| INSTRUCTION |
In the data below, turn the stretch from the line containing "с 3 по 17 августа!" through the line containing "Holandia Północna" into a numbered list, leaving out any blank lines.

| DATA TO PROCESS |
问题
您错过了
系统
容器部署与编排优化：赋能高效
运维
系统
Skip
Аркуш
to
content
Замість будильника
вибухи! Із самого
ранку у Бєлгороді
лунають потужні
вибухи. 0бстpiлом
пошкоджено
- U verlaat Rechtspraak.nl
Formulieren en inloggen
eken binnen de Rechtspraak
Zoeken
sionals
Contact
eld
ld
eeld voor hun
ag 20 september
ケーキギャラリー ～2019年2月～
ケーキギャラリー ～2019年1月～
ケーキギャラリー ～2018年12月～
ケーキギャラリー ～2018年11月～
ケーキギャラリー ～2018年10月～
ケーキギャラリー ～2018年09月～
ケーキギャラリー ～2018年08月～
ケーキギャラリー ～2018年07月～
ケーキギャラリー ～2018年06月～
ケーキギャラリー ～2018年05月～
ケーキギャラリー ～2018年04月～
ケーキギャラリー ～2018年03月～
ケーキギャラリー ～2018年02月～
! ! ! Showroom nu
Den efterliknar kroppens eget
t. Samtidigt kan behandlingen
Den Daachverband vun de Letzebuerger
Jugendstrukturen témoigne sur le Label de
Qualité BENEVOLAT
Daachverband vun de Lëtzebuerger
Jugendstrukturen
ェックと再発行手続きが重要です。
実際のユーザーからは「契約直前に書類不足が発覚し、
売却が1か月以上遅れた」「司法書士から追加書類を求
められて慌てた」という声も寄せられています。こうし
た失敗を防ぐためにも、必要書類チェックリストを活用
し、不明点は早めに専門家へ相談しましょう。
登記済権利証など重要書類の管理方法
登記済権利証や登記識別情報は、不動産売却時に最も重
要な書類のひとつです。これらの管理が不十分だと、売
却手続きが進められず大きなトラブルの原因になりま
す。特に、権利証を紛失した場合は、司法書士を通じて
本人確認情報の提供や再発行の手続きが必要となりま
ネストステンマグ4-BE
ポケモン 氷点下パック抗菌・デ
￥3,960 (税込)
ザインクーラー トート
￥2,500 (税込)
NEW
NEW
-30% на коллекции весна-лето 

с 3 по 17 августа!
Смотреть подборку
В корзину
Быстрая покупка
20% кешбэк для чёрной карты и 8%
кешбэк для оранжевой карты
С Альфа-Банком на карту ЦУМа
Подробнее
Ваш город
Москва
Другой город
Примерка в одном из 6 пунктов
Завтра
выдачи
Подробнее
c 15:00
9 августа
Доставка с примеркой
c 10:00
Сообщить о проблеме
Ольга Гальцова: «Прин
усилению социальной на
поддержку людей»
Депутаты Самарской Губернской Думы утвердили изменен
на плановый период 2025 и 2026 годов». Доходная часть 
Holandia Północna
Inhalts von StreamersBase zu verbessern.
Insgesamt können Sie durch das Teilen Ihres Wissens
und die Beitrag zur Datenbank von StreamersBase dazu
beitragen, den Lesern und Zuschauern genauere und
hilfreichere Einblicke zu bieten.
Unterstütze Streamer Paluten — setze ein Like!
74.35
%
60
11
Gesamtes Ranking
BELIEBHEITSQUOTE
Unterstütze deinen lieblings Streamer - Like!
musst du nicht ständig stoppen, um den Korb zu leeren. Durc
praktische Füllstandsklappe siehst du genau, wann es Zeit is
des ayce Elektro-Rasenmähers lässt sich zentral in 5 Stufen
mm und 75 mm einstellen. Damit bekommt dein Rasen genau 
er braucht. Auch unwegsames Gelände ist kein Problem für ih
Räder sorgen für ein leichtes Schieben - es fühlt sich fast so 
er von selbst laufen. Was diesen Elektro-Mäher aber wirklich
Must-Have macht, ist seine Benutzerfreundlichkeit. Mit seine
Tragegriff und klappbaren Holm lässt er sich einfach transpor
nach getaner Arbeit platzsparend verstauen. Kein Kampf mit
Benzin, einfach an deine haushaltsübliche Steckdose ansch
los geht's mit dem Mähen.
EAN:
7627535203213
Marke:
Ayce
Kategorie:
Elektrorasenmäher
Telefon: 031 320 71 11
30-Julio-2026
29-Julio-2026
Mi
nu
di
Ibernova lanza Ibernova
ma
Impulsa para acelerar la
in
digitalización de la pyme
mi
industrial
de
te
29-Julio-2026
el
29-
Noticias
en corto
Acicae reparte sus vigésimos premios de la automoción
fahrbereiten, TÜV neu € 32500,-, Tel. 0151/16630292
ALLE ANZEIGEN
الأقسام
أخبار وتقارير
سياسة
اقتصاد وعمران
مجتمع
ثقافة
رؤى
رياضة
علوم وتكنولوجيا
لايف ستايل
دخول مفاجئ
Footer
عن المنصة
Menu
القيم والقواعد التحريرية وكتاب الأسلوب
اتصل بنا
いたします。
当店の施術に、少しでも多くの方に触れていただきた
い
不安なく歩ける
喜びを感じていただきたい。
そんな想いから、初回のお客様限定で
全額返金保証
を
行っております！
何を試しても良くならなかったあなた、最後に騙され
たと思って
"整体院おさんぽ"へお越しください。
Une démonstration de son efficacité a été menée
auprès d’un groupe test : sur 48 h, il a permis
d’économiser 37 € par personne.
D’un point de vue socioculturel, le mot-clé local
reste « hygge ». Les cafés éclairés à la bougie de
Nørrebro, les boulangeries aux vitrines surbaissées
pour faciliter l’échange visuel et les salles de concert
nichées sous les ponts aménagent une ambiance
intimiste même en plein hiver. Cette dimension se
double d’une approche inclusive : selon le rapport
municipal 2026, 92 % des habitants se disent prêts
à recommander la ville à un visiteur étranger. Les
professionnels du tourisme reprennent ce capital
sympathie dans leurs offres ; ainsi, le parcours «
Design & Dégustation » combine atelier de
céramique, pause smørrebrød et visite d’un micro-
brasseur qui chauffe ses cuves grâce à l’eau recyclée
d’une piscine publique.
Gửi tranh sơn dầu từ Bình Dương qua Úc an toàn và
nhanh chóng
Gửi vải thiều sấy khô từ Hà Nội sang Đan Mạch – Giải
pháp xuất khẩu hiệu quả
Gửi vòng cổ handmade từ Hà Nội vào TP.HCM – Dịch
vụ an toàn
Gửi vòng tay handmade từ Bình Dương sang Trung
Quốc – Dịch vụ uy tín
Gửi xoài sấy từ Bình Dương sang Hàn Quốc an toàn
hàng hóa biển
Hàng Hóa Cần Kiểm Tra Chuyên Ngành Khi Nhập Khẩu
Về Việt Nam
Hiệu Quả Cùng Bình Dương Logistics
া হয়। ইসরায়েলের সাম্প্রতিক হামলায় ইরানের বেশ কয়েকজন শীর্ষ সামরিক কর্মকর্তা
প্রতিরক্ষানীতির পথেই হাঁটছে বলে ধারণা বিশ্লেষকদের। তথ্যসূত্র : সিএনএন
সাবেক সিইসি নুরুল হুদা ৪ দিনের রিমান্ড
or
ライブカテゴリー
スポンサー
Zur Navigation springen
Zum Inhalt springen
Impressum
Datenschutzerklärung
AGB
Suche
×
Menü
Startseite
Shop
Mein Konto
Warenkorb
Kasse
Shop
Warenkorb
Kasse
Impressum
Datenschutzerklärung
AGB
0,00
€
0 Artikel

| EXERCISE ANSWER |
1. с 3 по 17 августа!
2. Смотреть подборку
3. В корзину
4. Быстрая покупка
5. 20% кешбэк для чёрной карты и 8%
6. кешбэк для оранжевой карты
7. С Альфа-Банком на карту ЦУМа
8. Подробнее
9. Ваш город
10. Москва
11. Другой город
12. Примерка в одном из 6 пунктов
13. Завтра
14. выдачи
15. Подробнее
16. c 15:00
17. 9 августа
18. Доставка с примеркой
19. c 10:00
20. Сообщить о проблеме
21. Ольга Гальцова: «Прин
22. усилению социальной на
23. поддержку людей»
24. Депутаты Самарской Губернской Думы утвердили изменен
25. на плановый период 2025 и 2026 годов». Доходная часть 
26. Holandia Północna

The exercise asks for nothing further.